Daniil decided to make the most of yet another absence from the dugout with a holiday. It isn’t often that a manager in the game would get to enjoy some time away in the sun – with the feet up and relax for a short period. Although it was mostly, going to be a relaxing time away, Daniil was still religiously following FC Novosibirsk, but it was futile as the current manager was smashing the ball out the park – that door looked firmly locked and bolted for the foreseeable future.

Ultimately, this was a spanner in the works for Daniil. No work was lined up in the short-term as bets were being hedged on landing an opportunity in the city of Novosibirsk. An opportunity looked as though it could arise in the city of Yekaterinburg shortly, as current Ural manager Alexey Berezutskiy was struggling in the top-flight and had the team rock bottom of the Premier League, and the chances of survival were fading as the weeks passed.

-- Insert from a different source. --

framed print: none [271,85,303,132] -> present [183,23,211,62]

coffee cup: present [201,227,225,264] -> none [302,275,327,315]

And then, out of darkness, came a phone call. Following the departure of Yury Krasnozhan to the Russian National Team, Rubin Kazan was on a mission to appoint a new manager to continue their impressive start to the season:

Rubin was looking for a manager that would be able to match the ambitious outlook and try to push the club further – it had been 15 years since the club last saw success in any shape, the board was ready to shape a new future for the club.

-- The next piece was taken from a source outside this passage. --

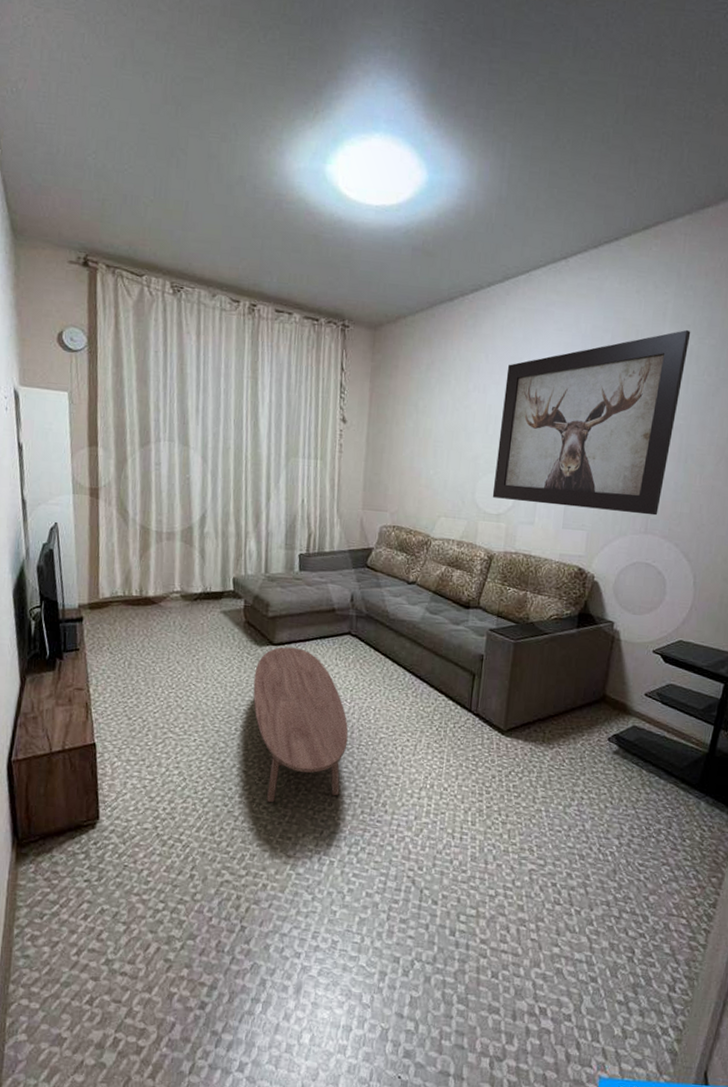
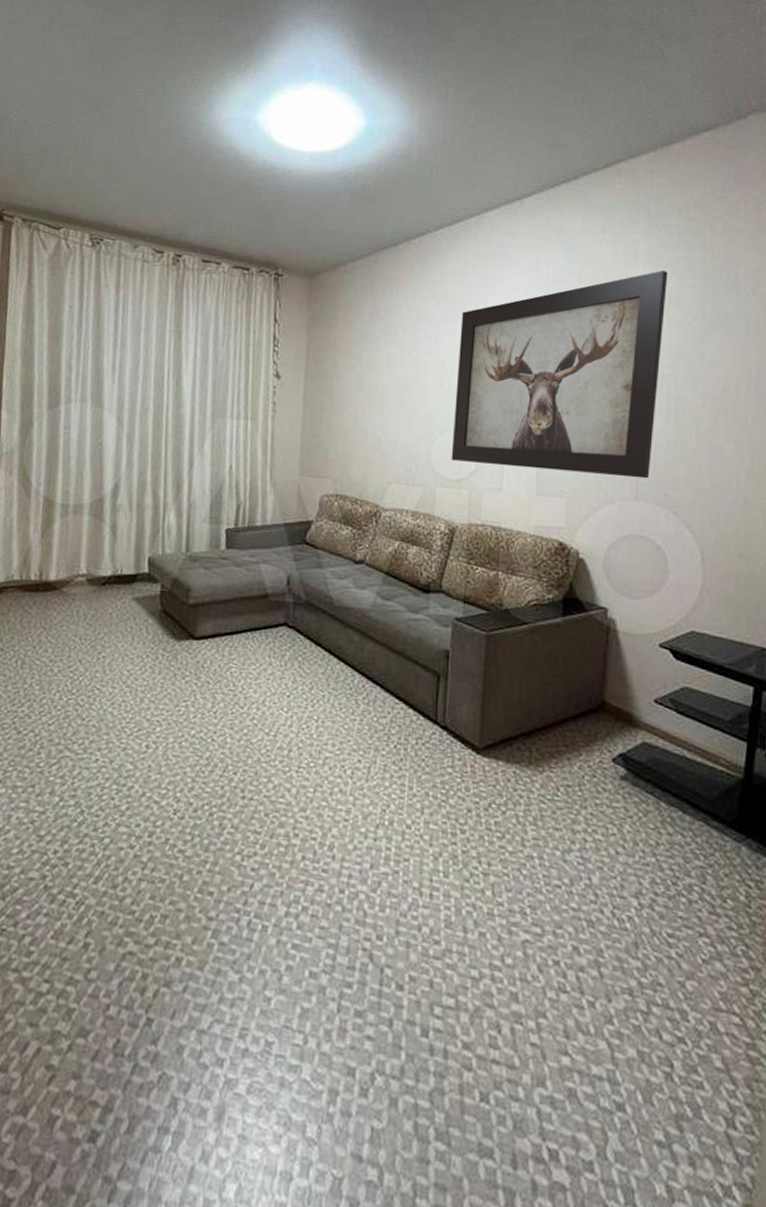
coffee table: present [253,647,349,803] -> none [169,641,285,844]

Daniil knew that this opportunity was going to be too good to say no to. He had already turned down Spartak Moscow earlier in his career but he was now at the point of his career where he had to throw caution to the wind. The demands at Rubin Kazan was not going to be the same at Spartak, so the pressure would be significantly less, but Daniil was not foolish enough to disregard the task at hand.

With the promise of further coaching courses available to Daniil and European exposure, this had the prospect of a successful partnership for both parties. Daniil was packing his bags – Kazan here he comes!

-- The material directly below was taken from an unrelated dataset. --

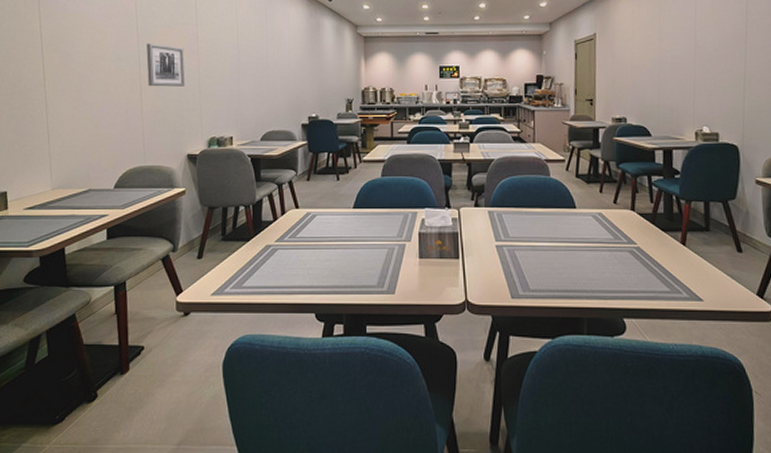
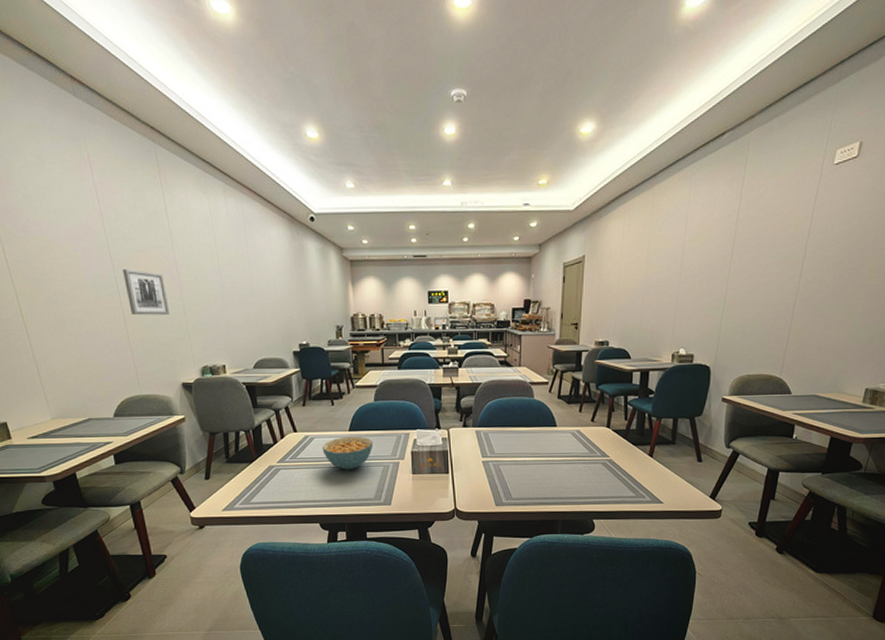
cereal bowl: none [324,214,379,252] -> present [322,436,373,470]

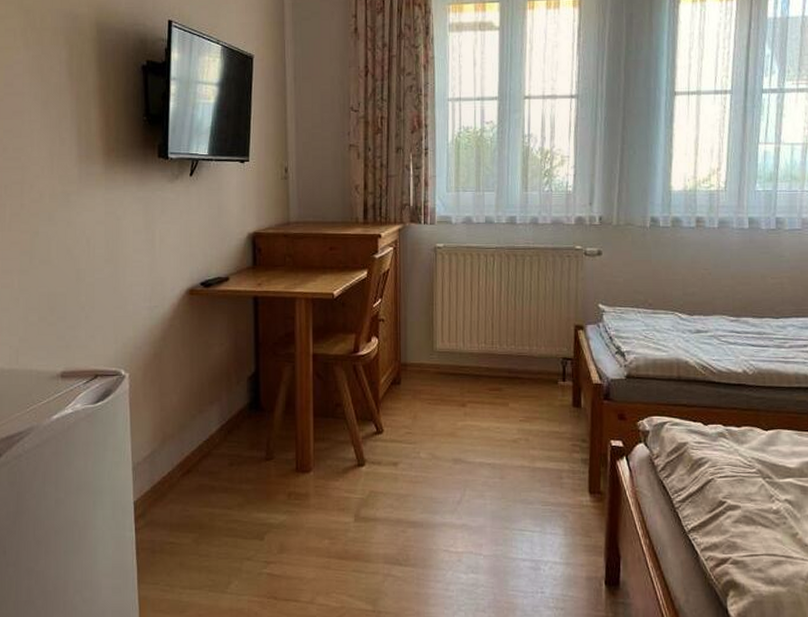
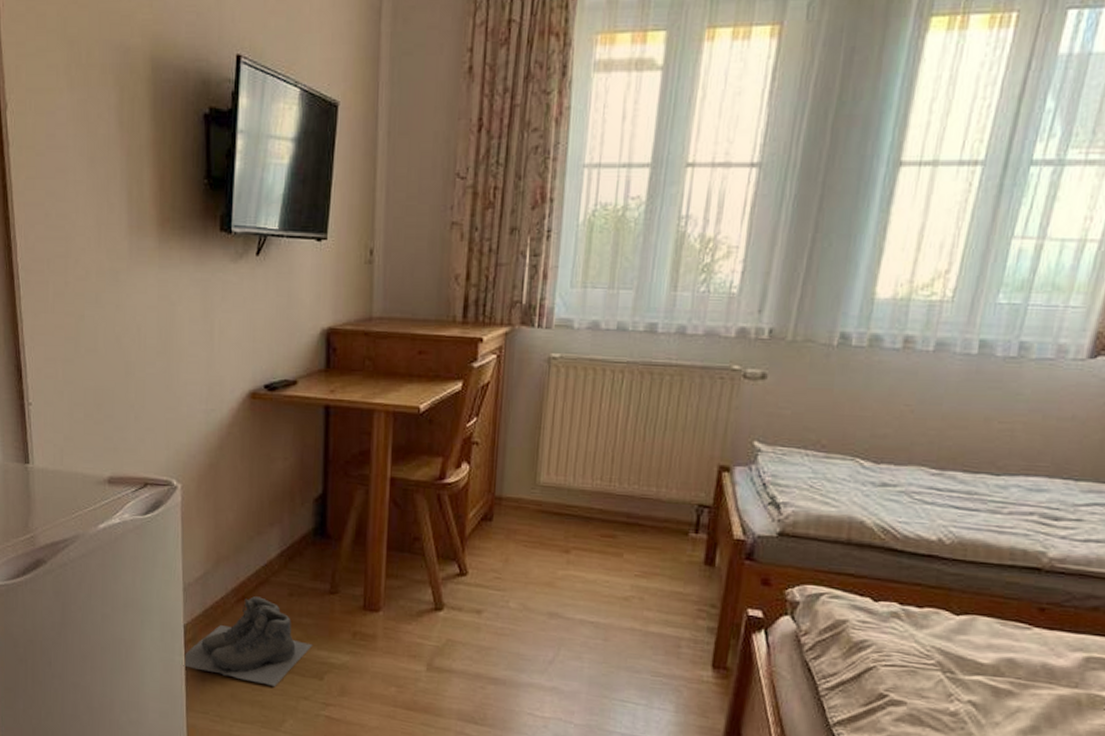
boots: none [134,469,253,552] -> present [183,596,313,688]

A 2-year deal for Muravyov as he is announced at the Kazan Arena in front of the media, and it marks his return to the top flight of the Russian football pyramid. Arriving at the start of the winter break is a bonus for Daniil, as it will give him time to evaluate the squad, identify weak areas within the squad and then bring in his own people to fill in the gaps within the backroom staff.

A massive job for Daniil, and a huge 6 months coming up. Daniil was eager to start well at his new club, and immediately the pens and papers were out to start drafting the New Year plans for Rubin Kazan. £13.89 million to spend in the window with £76.14K to spend in wages, there was certainly room for Daniil to bring in his own style to this squad.